Amazon書評・『医者の僕が認知症の母と過ごす23年間のこと』
 認知症専門医の笠間睦先生から。
 Amazonに書評を書きました。
 素敵な一冊ですよ。

書評:
 筆者の森田豊さんは、「私、失敗しないので」の決め台詞で有名なドラマ「Doctor-X~外科医・大門未知子~」の医療監修を務める医師です。
 その森田豊さんが、冒頭「はじめに」において、「僕は失敗した。」とカミングアウトします。本を読み進めると、母親に認知症の症状が出始めた頃にうまく初期対応できなかった様子が描かれておりました。
 認知症の早期診断はとてもむつかしいのが現状です。私は2020年まで日本認知症学会の専門医でしたが亡父が一日に2回も車の接触事故を起こすまで認知症を発症していることに気づけませんでした。

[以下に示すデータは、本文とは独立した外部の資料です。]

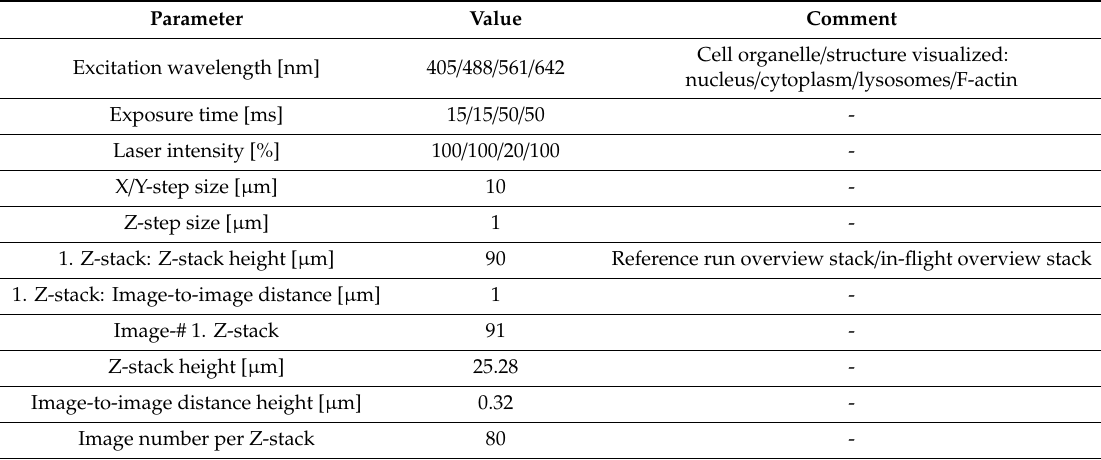
Table 2. Image acquisition parameters with the confocal laser spinning disk fluorescence microscope FLUMIAS on the TEXUS-54 suborbital rocket flight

 道を忘れて美容院に行けなかったという症状が30頁に記載されております。これは専門的には「道順障害」という症状です。比較的早い段階から起こりますので、この段階で気づけた可能性はあったかもしれません。症状について詳しく記述されておりますので、どんな症状から「ひょっとして認知症?」と気づくべきなのかということを啓発する内容にもなっています。
 診断が遅れたために、振り込め詐欺にだまされて200万円を振り込んでしまうという事件も生々しく描かれています。
 断固として認知症の検査を拒否していたお母さんに対して森田豊さんは、「僕のために検査を受けてください」と頼みました。認知症の人は、頼まれると「役割」を付与された状況となり張り切って頑張ります。認知症診療にまつわる重要なヒントが随所に描かれている貴重な一冊です。